The course has the following foci:
1) Environmental science and politics
2) ‘Selling nature to save it’ through economic approaches
3) The role of people in management
Examples of biodiversity conservation, climate change and forestry to tie the three sections together.
Assessment:
There are three forms of assessment:
1) Brochure for a new nature conservation project - produced in group projects (3-4 students per group) and submitted as a group assignment, 1000 words - 25%
2) Description and critical appraisal of process of doing the project (individual), 1000 words - 25%
3) Essay analyzing the extent to which the project will enhance nature conservation (individual), 2,000 words - 50%
Format:
Part of the course is lecture based with moodle used as a repository for lecture-based material and information. Another part of the course will be seminar based with informal discussions of core readings in each of the taught areas. The final part is based upon independent research and will culminate in student presentations of their research.
Learning Outcomes:
On completion of the module learners will be able to:
1) Demonstrate understanding of key debates in contemporary environmental management
2) Be able to assess the relative merits of scientifi, market and people-oriented approaches in environmental management
3) Critically reflect upon environmental management practices
4) Be able to apply these understandings to examples
5) Design innovative solutions to problems
6) Interact with other learners in groupwork
7) Formulate a reasoned argument about environmental management practice
Initial Readings:
Adams, W.M. and Mulligan, M. (eds) 2003 Decolonizing nature: strategies for conservation in a post-colonial era, Earthscan, 240pp.

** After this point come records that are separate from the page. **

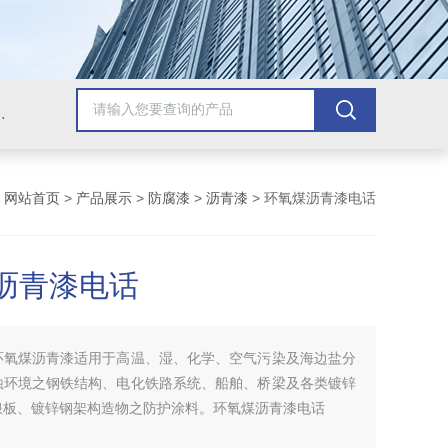
青漆，乙烯基树脂，保温材料系列产品。
：
网站首页
>
产品展示
>
防腐漆
>
沥青漆
> 环氧煤沥青漆电话
沥青漆电话
环氧煤沥青漆适用于高温、湿、化学、空气污染及海边盐分
蚀环境之钢铁结构、电化铁路系统、船舶、桥梁及各类镀锌
浪板、镀锌钢架构造物之防护涂料。环氧煤沥青漆电话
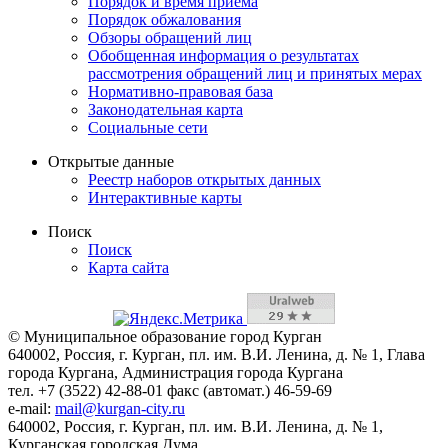
Порядок и время приема
Порядок обжалования
Обзоры обращений лиц
Обобщенная информация о результатах
рассмотрения обращений лиц и принятых мерах
Нормативно-правовая база
Законодательная карта
Социальные сети
Открытые данные
Реестр наборов открытых данных
Интерактивные карты
Поиск
Поиск
Карта сайта
© Муниципальное образование город Курган
640002, Россия, г. Курган, пл. им. В.И. Ленина, д. № 1, Глава
города Кургана, Администрация города Кургана
тел. +7 (3522) 42-88-01 факс (автомат.) 46-59-69
e-mail:
mail@kurgan-city.ru
640002, Россия, г. Курган, пл. им. В.И. Ленина, д. № 1,
Курганская городская Дума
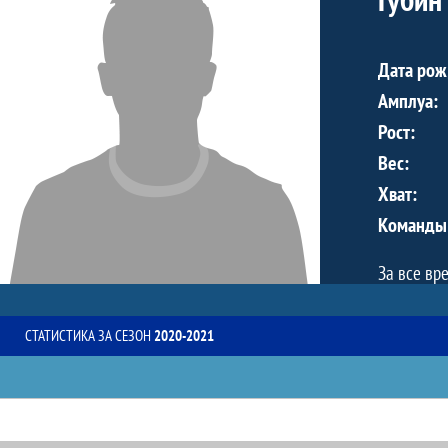
Дата рож
Амплуа:
Рост:
Вес:
Хват:
Команды
За все вр
СТАТИСТИКА ЗА СЕЗОН
2020-2021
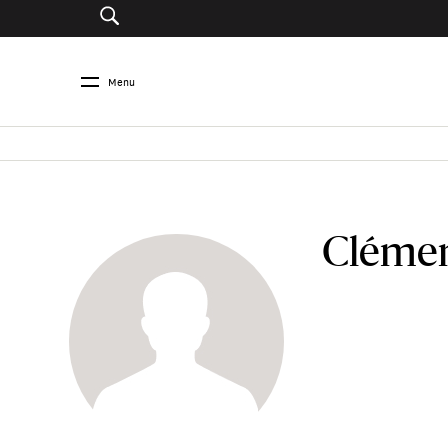
Menu
Clémen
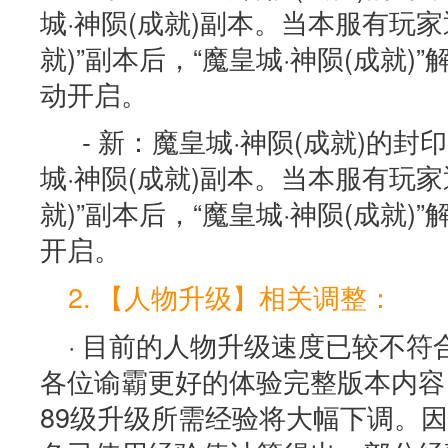
城·神陨(成就)副本。当本服有玩家
就)”副本后，“魔皇城·神陨(成就)
动开启。
- 新：魔皇城·神陨(成就)的
城·神陨(成就)副本。当本服有玩家
就)”副本后，“魔皇城·神陨(成就)
开启。
2. 【人物升级】相关调整：
· 目前的人物升级速度已较不
各位谕霸更好的体验完整版本内容，
89级升级所需经验将大幅下调。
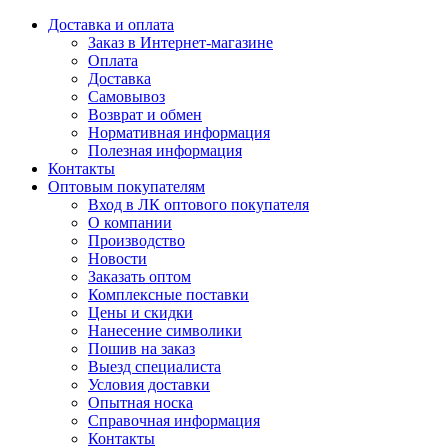
Доставка и оплата
Заказ в Интернет-магазине
Оплата
Доставка
Самовывоз
Возврат и обмен
Нормативная информация
Полезная информация
Контакты
Оптовым покупателям
Вход в ЛК оптового покупателя
О компании
Производство
Новости
Заказать оптом
Комплексные поставки
Цены и скидки
Нанесение символики
Пошив на заказ
Выезд специалиста
Условия доставки
Опытная носка
Справочная информация
Контакты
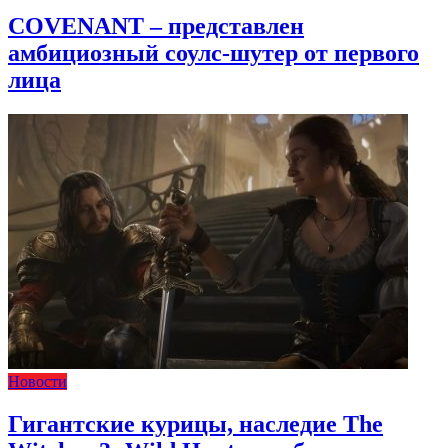
COVENANT – представлен
амбициозный соулс-шутер от первого
лица
Новости
Гигантские курицы, наследие The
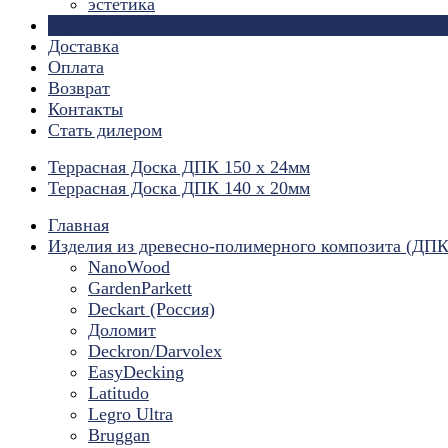
эстетика
Страницы
Доставка
Оплата
Возврат
Контакты
Стать дилером
Террасная Доска ДПК 150 х 24мм
Террасная Доска ДПК 140 х 20мм
Главная
Изделия из древесно-полимерного композита (ДПК
NanoWood
GardenParkett
Deckart (Россия)
Доломит
Deckron/Darvolex
EasyDecking
Latitudo
Legro Ultra
Bruggan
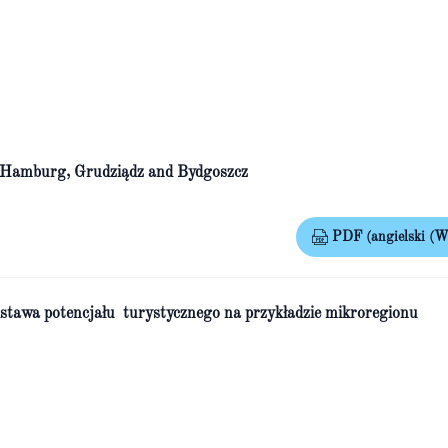
of Hamburg, Grudziądz and Bydgoszcz
PDF (angielski (Wi
odstawa potencjału turystycznego na przykładzie mikroregionu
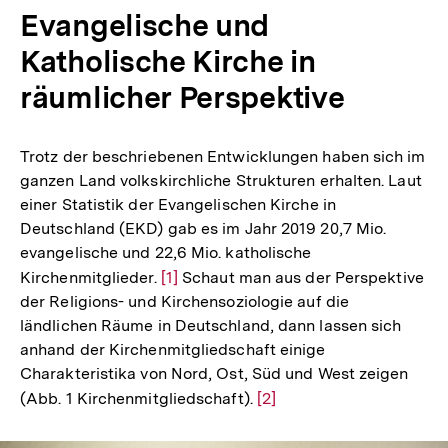
Evangelische und
Katholische Kirche in
räumlicher Perspektive
Trotz der beschriebenen Entwicklungen haben sich im
ganzen Land volkskirchliche Strukturen erhalten. Laut
einer Statistik der Evangelischen Kirche in
Deutschland (EKD) gab es im Jahr 2019 20,7 Mio.
evangelische und 22,6 Mio. katholische
Kirchenmitglieder.
Zur
[1]
Schaut man aus der Perspektive
der Religions- und Kirchensoziologie auf die
Auflösung
ländlichen Räume in Deutschland, dann lassen sich
der
anhand der Kirchenmitgliedschaft einige
Fußnote
Charakteristika von Nord, Ost, Süd und West zeigen
(Abb. 1 Kirchenmitgliedschaft).
Zur
[2]
Auflösung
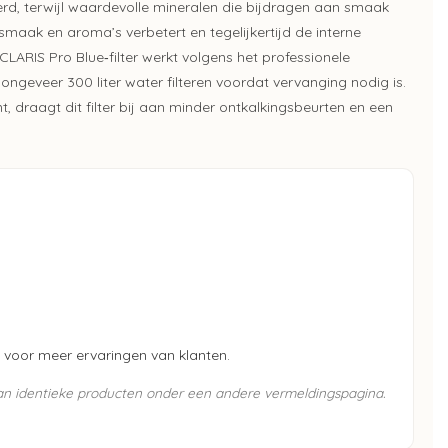
erd, terwijl waardevolle mineralen die bijdragen aan smaak
esmaak en aroma’s verbetert en tegelijkertijd de interne
 CLARIS Pro Blue‑filter werkt volgens het professionele
ongeveer 300 liter water filteren voordat vervanging nodig is.
 draagt dit filter bij aan minder ontkalkingsbeurten en een
voor meer ervaringen van klanten.
van identieke producten onder een andere vermeldingspagina.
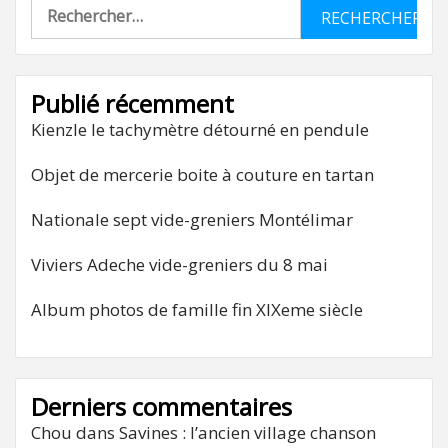
Rechercher :
Publié récemment
Kienzle le tachymètre détourné en pendule
Objet de mercerie boite à couture en tartan
Nationale sept vide-greniers Montélimar
Viviers Adeche vide-greniers du 8 mai
Album photos de famille fin XIXeme siècle
Derniers commentaires
Chou
dans
Savines : l’ancien village chanson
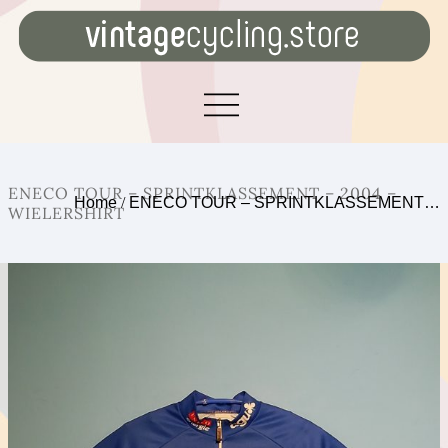
ENECO TOUR – SPRINTKLASSEMENT – 2004 –
Home
/
ENECO TOUR – SPRINTKLASSEMENT…
WIELERSHIRT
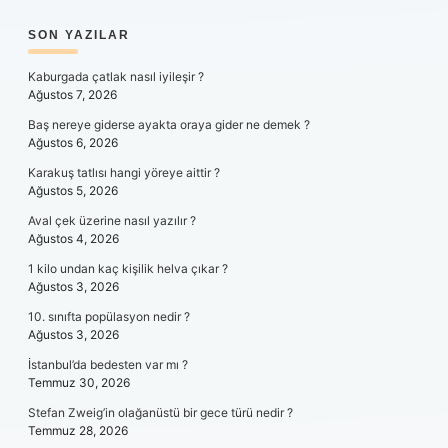
SIDEBAR
SON YAZILAR
Kaburgada çatlak nasıl iyileşir ?
Ağustos 7, 2026
Baş nereye giderse ayakta oraya gider ne demek ?
Ağustos 6, 2026
Karakuş tatlısı hangi yöreye aittir ?
Ağustos 5, 2026
Aval çek üzerine nasıl yazılır ?
Ağustos 4, 2026
1 kilo undan kaç kişilik helva çıkar ?
Ağustos 3, 2026
10. sınıfta popülasyon nedir ?
Ağustos 3, 2026
İstanbul’da bedesten var mı ?
Temmuz 30, 2026
Stefan Zweig’in olağanüstü bir gece türü nedir ?
Temmuz 28, 2026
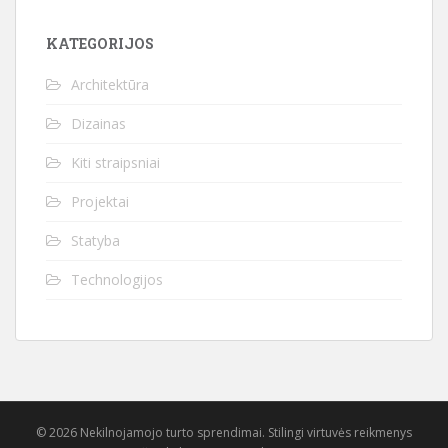
KATEGORIJOS
Architektūra
Dizainas
Kiti straipsniai
Projektai
Statyba
Technologijos
© 2026 Nekilnojamojo turto sprendimai. Stilingi virtuvės reikmenys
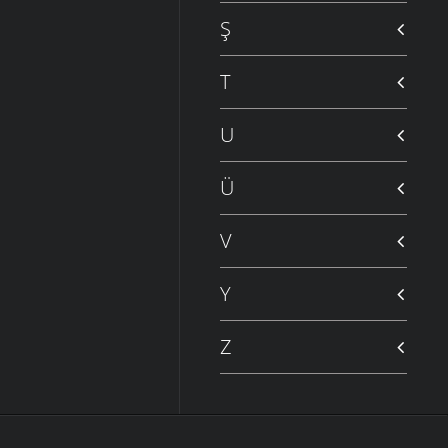
Ş
T
U
Ü
V
Y
Z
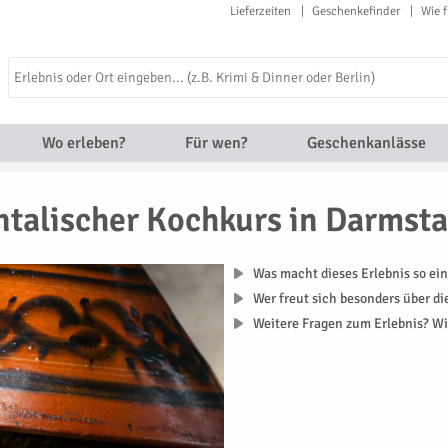
Lieferzeiten
Geschenkefinder
Wie f
Wo erleben?
Für wen?
Geschenkanlässe
ntalischer Kochkurs in Darmsta
Was macht dieses Erlebnis so ein
Wer freut sich besonders über d
Weitere Fragen zum Erlebnis? Wi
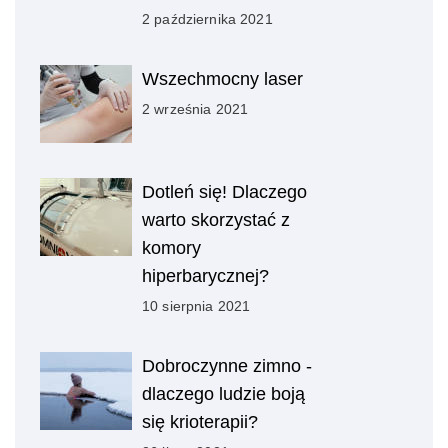
2 października 2021
Wszechmocny laser
2 września 2021
Dotleń się! Dlaczego
warto skorzystać z
komory
hiperbarycznej?
10 sierpnia 2021
Dobroczynne zimno -
dlaczego ludzie boją
się krioterapii?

Agrawal, A. 2005. Environmentality: Technologies of Government and the making of subjects, Duke University Press, Durham, 325pp.
Brockington, D. 2008. Nature Unbound: Conservation, Capitalism and the Future of Protected Areas, Earthscan, 240pp.
Daily, G.C. and Ellison, K. 2002. The New Economy of Nature: The Quest to make Conservation Profitable, Island Press, Washington, 258pp.
Forsyth, T. 2003. Critical political ecology: the politics of environmental science, Routledge, London, 320pp.
Zerner, C. (ed) 2000. People, Plants, and Justice: The Politics of Nature Conservation, Columbia University Press, 449pp.